The Lighthouse (2019)

Oggi parlerò del film che a Natale ha fatto sfracelli sia tra gli amanti del cinema in generale che dell'horror in particolare, ovvero The Lighthouse, scritto e co-sceneggiato dal regista Robert Eggers.


Trama: due uomini sono costretti a rimanere per mesi su un'isolotto, deserto salvo per il faro al quale devono fare manutenzione. A poco a poco, i due si ritroveranno preda della follia.


Sono costretta a cominciare il post citando paro paro la bellissima recensione di Lucia, perché la differenza del formato scelto da Eggers per le riprese è la prima cosa che salta all'occhio guardando The Lighthouse e io di queste cose purtroppo non so nulla: "The Lighthouse è stato girato in 35mm e in un formato stretto e lungo, 1.19:1, che era quello utilizzato dagli studios all’inizio dell’era del sonoro, e di conseguenza dagli horror della Universal, come è noto, fortemente influenzati dall’espressionismo, se non altro grazie alla presenza di tantissimi tedeschi sui set. Ma non solo: la pellicola del film è trattata con un procedimento ortocromatico, atto a evocare la fotografia del XIX secolo" (cit. Ilgiornodeglizombi). Ci avete mai fatto caso a quanto sia angosciante vedere, per l'appunto, un vecchio horror della Universal o, ancor peggio (meglio), un esempio del cinema espressionista tedesco? Al netto di tutte le ingenuità delle trame o dell'assenza degli effetti speciali "de paura" che tanto apprezziamo al giorno d'oggi, ciò a cui reagisce la mente, per quanto obnubilata da CGI e smartphone, sono i terrificanti giochi di luce ed ombra in cui si muovono i personaggi, quel costante senso di oppressione dato dalle riprese "strette", gli angoli sghembi di cineprese usate ancora in modo pionieristico e fantasioso e tutto questo si può ritrovare, tranquillamente, all'interno di The Lighthouse. Film che più minimal non si può, durante il quale compaiono sullo schermo solo due attori (quattro, per amor di precisione) e al massimo mezza dozzina di ambienti, nessuno dei quali viene mostrato nella sua interezza o con abbondanza di dettagli, ma sempre da angolazioni ristrette, soffocanti e scure da morire. Se andiamo a vedere l'unico momento chiaro e luminoso è quello in cui Dafoe e Pattinson guardano direttamente nella cinepresa, quasi volessero salutare assieme al pubblico la civiltà e la loro sanità mentale, perché da lì in poi comincerà un delirio ininterrotto di cui, sinceramente, non mi sento mica in grado di parlare.

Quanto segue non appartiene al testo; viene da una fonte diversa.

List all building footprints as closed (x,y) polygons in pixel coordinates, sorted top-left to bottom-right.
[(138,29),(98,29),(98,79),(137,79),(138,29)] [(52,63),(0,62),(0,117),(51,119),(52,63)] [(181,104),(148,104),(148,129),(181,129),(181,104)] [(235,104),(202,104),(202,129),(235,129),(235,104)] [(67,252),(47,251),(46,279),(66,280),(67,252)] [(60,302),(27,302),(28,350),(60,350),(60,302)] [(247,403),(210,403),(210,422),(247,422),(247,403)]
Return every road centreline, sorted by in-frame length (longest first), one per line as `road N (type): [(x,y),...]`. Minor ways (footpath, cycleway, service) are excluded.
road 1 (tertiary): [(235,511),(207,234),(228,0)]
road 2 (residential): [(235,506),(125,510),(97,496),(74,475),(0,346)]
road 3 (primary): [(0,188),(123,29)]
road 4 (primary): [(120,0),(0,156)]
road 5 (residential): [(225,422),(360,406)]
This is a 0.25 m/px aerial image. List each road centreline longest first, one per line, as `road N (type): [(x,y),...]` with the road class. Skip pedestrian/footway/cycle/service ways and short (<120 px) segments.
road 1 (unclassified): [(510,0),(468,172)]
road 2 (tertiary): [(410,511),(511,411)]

Robert Eggers racconta un caso di cabin fever da manuale, dove tuttavia la fever si estende all'intero isolotto in cui il povero (ma nemmeno tanto, se andiamo a vedere) Ephraim Winslow, giovane ed inesperto tuttofare, si ritrova a dover convivere con Thomas Wake, lupo di mare provetto e soprattutto faccia di merda di prim'ordine, un ubriacone che non perde occasione di vessare Ephraim relegandolo ai compiti più ingrati e faticosi e impedendogli di avvicinarsi alla luce del faro, graal proibito in più di un senso. E' un mix di elementi perturbanti e decisamente negativi, affastellati l'uno sull'altro, a erodere lentamente la mente di Ephraim assieme ad ogni certezza dello spettatore, che si ritrova testimone di un incubo che avrebbe probabilmente fatto gioire Lovecraft in persona; la spietatezza degli elementi naturali (che sia una tempesta, il terreno roccioso dell'isolotto o persino i maledetti gabbiani) e di tutto ciò che è tangibile, come la bastardaggine di Wake, la fatica, la mancanza di sonno o l'isolamento, si uniscono al superstizioso terrore di leggende marinare alle quali forse sarebbe meglio credere, così come sarebbe meglio rispettare gli antichi adagi e ogni forma di superstizione legata al mare, pena il venire annientati dallo stesso. Tanti piccoli elementi vanno ad accumularsi e ci trascinano di peso dove vuole Eggers, ovvero in una dimensione dove non esistono certezze, il confine tra realtà e immaginazione si annulla e persino vecchi marinai (o presunti tali) diventano delle terribili divinità adirate.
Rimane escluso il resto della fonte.